Let me break it down for you with a little example, assuming that because o1 is more efficient, it requires less back and forth in an agentic system:

Old Way (GPT4o): 5 API calls, 1000 tokens input/output each Cost: 5 * $0.005 + 5 * $0.015 = $0.1 New Way (o1): 2 API calls, 1000 tokens input/output each Cost: 2 * $0.015 + 2 * $0.06= $0.15 Okay, I see you squinting at those numbers. Yes, o1 is still a tiny bit more expensive in this scenario. But it’s a much more reasonable 50% increase not 3-4 times more expensive.

So, what does this mean for your business? Well, for those really gnarly, complex tasks that would have your regular AI model spinning its wheels, o1 could be a game-changer. We’re talking about tasks that might have taken multiple rounds of back-and-forth with GPT4o, now potentially solved in one go with o1.

Quality Over Quantity: When the Price Is Right

O1 isn’t just another model upgrade – it’s a potential game-changer for how businesses use teams of agentic system to solve complex problems.

The idea of a manager agent coordinating the work of other agents is nothing new, it dates back from mid 2023, which is ancient history in agentic system terms. But it was really hard to achieve. Models have a tendency to either stop too early or too late. O1’s reflexive capabilities could be the key to finally cracking this nut, making it easier to manage complex AI systems and reducing the need for multiple agents.

We’re still in early stages, and o1 needs to prove itself in real-world business scenarios. But for companies willing to explore, this technology could offer a significant edge in applying agentic system to complex problems that were previously out of reach.

That’s why o1 is potentially a true game changer.

Reshaping the AI Landscape: New Players, New Rules?
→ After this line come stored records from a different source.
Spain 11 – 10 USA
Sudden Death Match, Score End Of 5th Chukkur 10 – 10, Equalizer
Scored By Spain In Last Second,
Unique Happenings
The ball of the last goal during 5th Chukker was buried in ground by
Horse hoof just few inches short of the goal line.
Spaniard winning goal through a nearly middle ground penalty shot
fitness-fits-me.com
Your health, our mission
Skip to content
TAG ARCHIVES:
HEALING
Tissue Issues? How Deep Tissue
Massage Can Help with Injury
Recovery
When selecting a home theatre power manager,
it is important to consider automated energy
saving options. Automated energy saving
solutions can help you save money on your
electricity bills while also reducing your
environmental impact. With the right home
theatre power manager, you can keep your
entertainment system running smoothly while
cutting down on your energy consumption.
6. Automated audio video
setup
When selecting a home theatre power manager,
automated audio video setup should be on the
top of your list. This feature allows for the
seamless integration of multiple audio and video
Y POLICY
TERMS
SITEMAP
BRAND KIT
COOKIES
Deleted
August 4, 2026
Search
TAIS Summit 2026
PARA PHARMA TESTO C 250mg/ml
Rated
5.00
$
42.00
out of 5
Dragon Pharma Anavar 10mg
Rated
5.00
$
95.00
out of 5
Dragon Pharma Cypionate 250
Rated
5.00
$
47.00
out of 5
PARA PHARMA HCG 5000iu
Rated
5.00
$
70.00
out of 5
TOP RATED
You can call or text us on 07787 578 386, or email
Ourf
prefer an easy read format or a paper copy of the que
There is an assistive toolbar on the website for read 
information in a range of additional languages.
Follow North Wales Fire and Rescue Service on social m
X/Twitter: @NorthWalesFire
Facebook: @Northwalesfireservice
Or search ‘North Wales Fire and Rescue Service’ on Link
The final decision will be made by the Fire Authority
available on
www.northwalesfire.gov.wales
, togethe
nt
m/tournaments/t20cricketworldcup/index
The introduction of o1 is OpenAI’s latest move in the rapidly evolving AI landscape. But it’s worth remembering the “We have no moat” memo - a leaked Google document from May 2023 that argued open-source AI would outcompete both Google and OpenAI. Just a year later, it feels like ancient history, yet its core message remains relevant.
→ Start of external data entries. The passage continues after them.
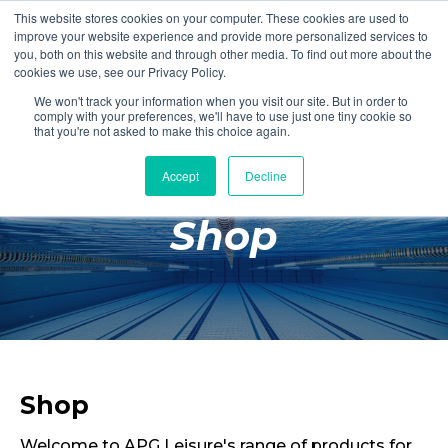
This website stores cookies on your computer. These cookies are used to
Login
Register
improve your website experience and provide more personalized services to
you, both on this website and through other media. To find out more about the
cookies we use, see our Privacy Policy.
We won't track your information when you visit our site. But in order to
£0.00
comply with your preferences, we'll have to use just one tiny cookie so
that you're not asked to make this choice again.
Accept
Decline
Poolside
Shop
Changing Rooms
Facilities
Aqua Fitness
Swimming
Retail
Shop
Welcome to APG Leisure's range of products for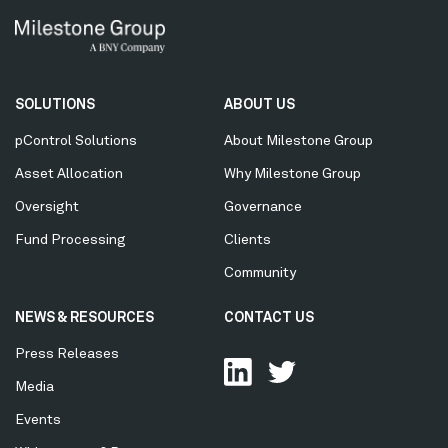
Secondary
SOLUTIONS
ABOUT US
Menu
pControl Solutions
About Milestone Group
Asset Allocation
Why Milestone Group
Oversight
Governance
Fund Processing
Clients
Community
NEWS & RESOURCES
CONTACT US
Press Releases
Media
Events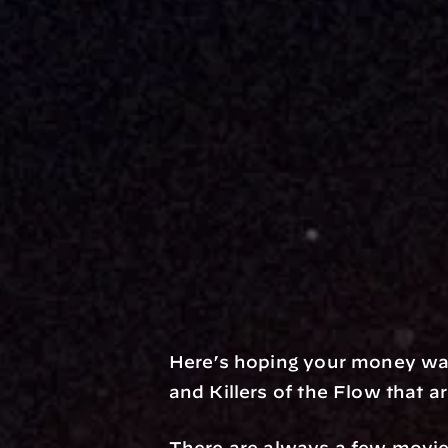
Here’s hoping your money wa
and Killers of the Flow that a
There are always a few movie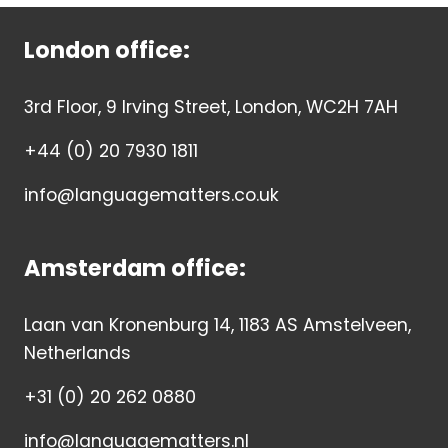
London office:
3rd Floor, 9 Irving Street, London, WC2H 7AH
+44 (0) 20 7930 1811
info@languagematters.co.uk
Amsterdam office:
Laan van Kronenburg 14, 1183 AS Amstelveen,
Netherlands
+31 (0) 20 262 0880
info@languagematters.nl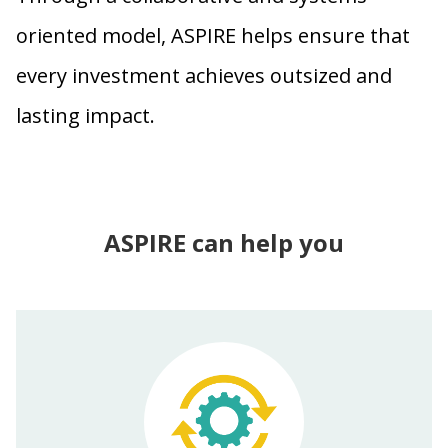
oriented model, ASPIRE helps ensure that
every investment achieves outsized and
lasting impact.
ASPIRE can help you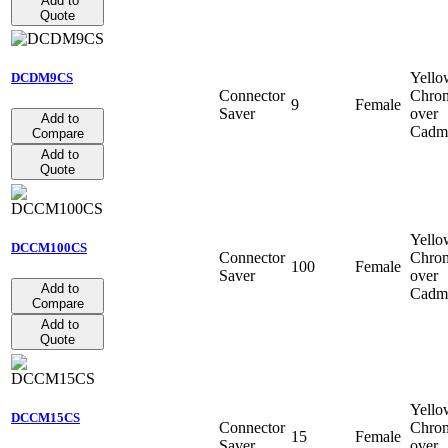
Add to
Quote
Yello
DCDM9CS
Connector
Chro
9
Female
Saver
over
Add to
Cadm
Compare
Add to
Quote
Yello
DCCM100CS
Connector
Chro
100
Female
Saver
over
Add to
Cadm
Compare
Add to
Quote
Yello
DCCM15CS
Connector
Chro
15
Female
Saver
over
O1’s release might be seen as OpenAI’s attempt to build that moat, with its reflexive capabilities potentially becoming the new focus in AI development and very little information of how exactly they acheive this feat. The “Open” in OpenAI is becoming really missleading.

But in a field moving this quickly, can any company maintain a significant lead for long? This development puts pressure on competitors like Google, Anthropic, Meta, and Mistral. We’re likely to see a surge in research and products centered on self-improving, self-checking AI systems. For businesses, this could mean more robust and reliable AI tools in the near future.

As the dust settles in the coming weeks, we’ll get a clearer picture of o1’s true impact. For now, one thing is certain: the AI landscape continues to evolve at breakneck speed, and staying alert to these changes is crucial for both businesses and AI professionals.